_What the task requires_
Go through the material and tally the lines containing the string "down". Give the total alone.

*** Dataset extract

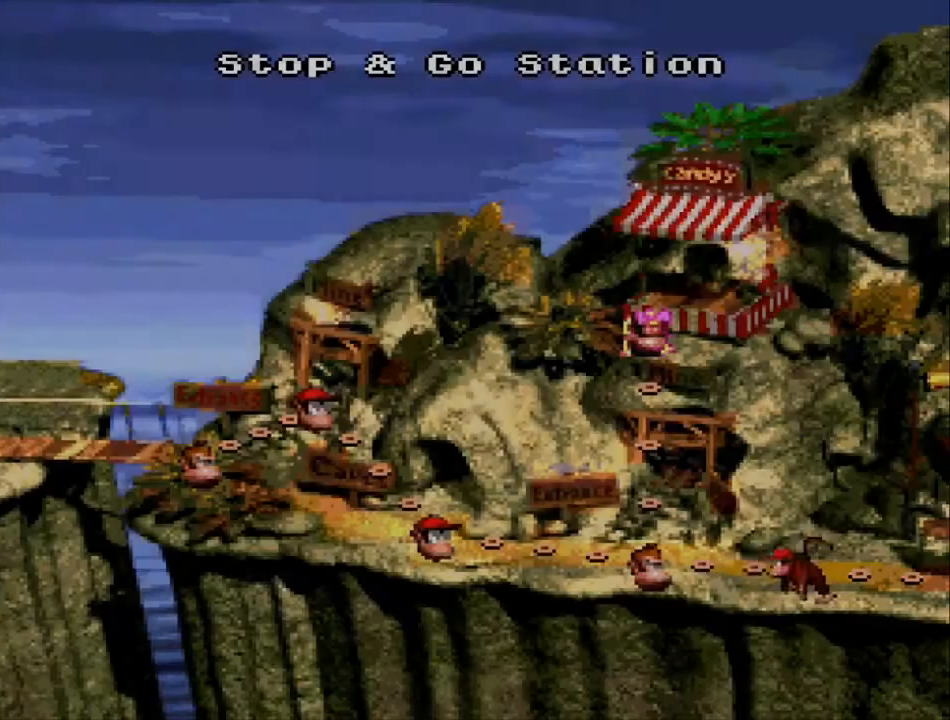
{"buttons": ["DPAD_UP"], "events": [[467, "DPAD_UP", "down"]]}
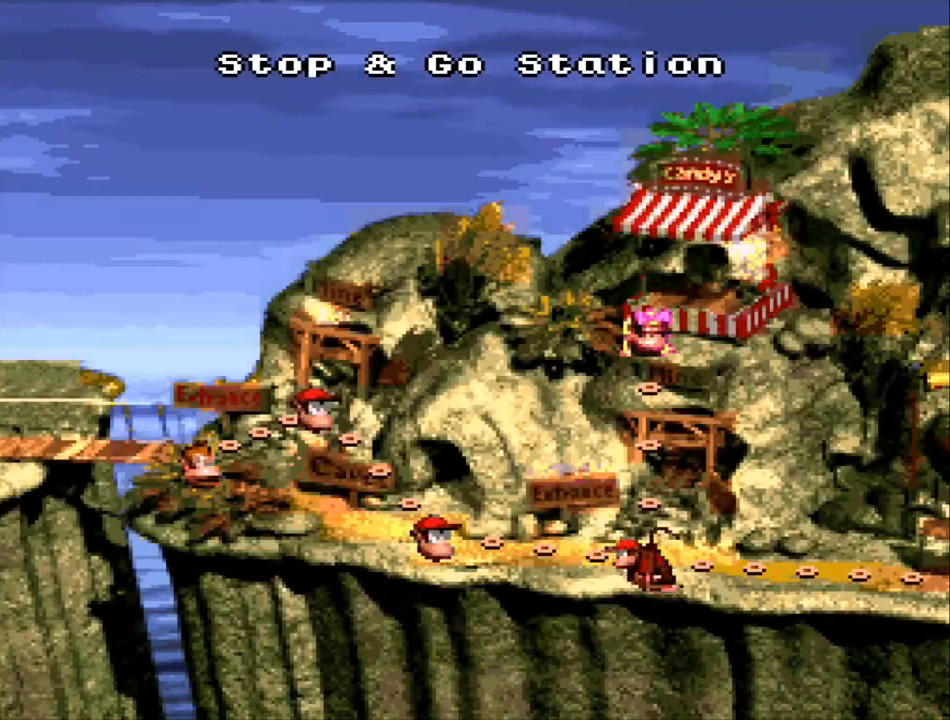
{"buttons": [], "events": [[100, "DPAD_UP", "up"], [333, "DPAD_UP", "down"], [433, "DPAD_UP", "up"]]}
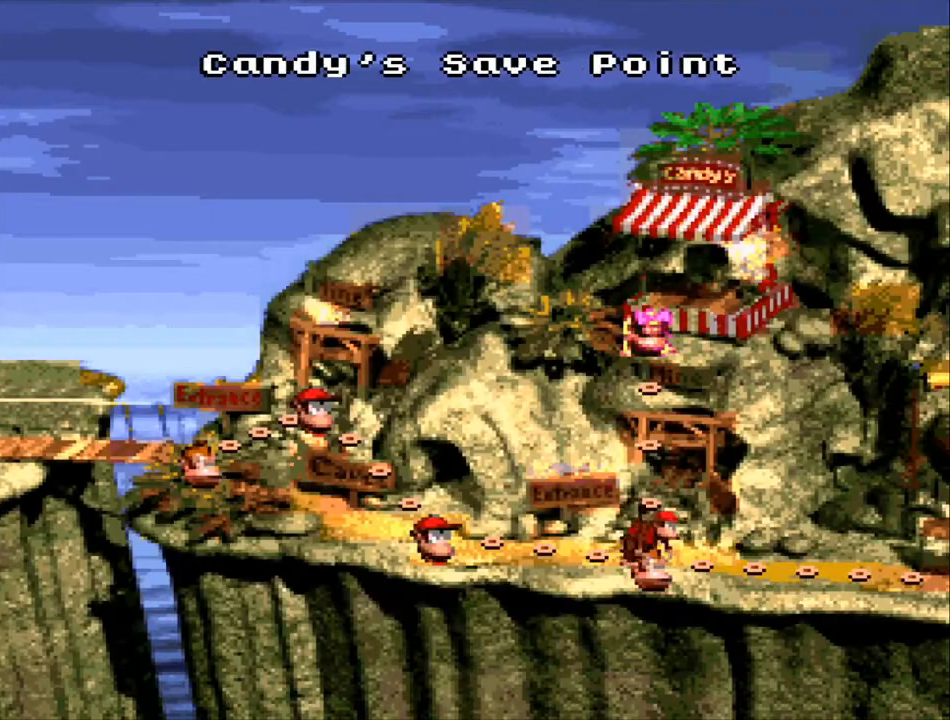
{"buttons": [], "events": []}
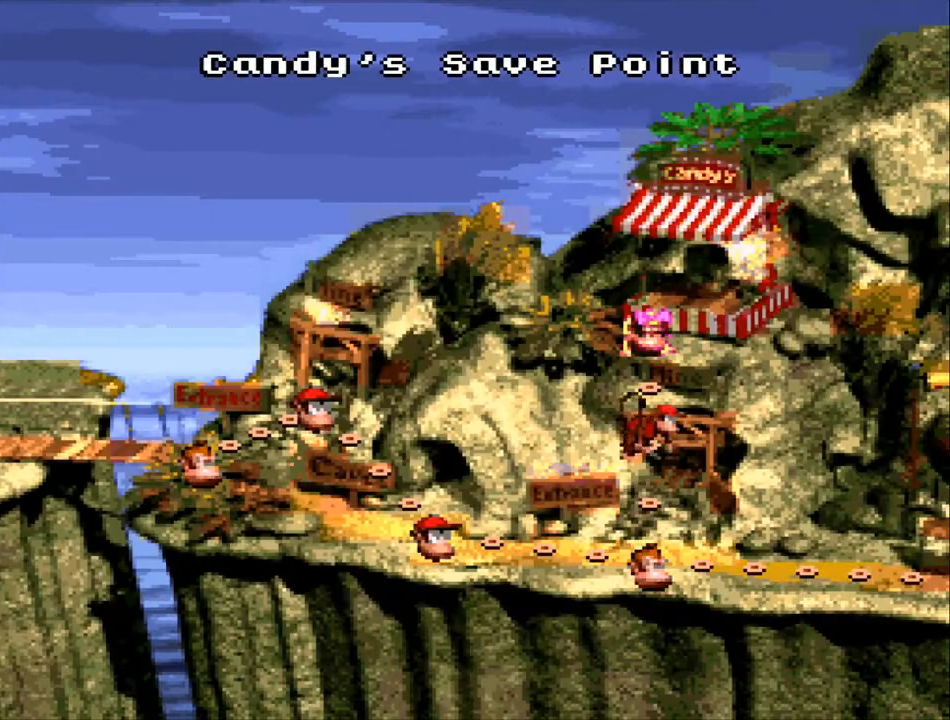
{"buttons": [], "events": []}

******

_Response to the task_
2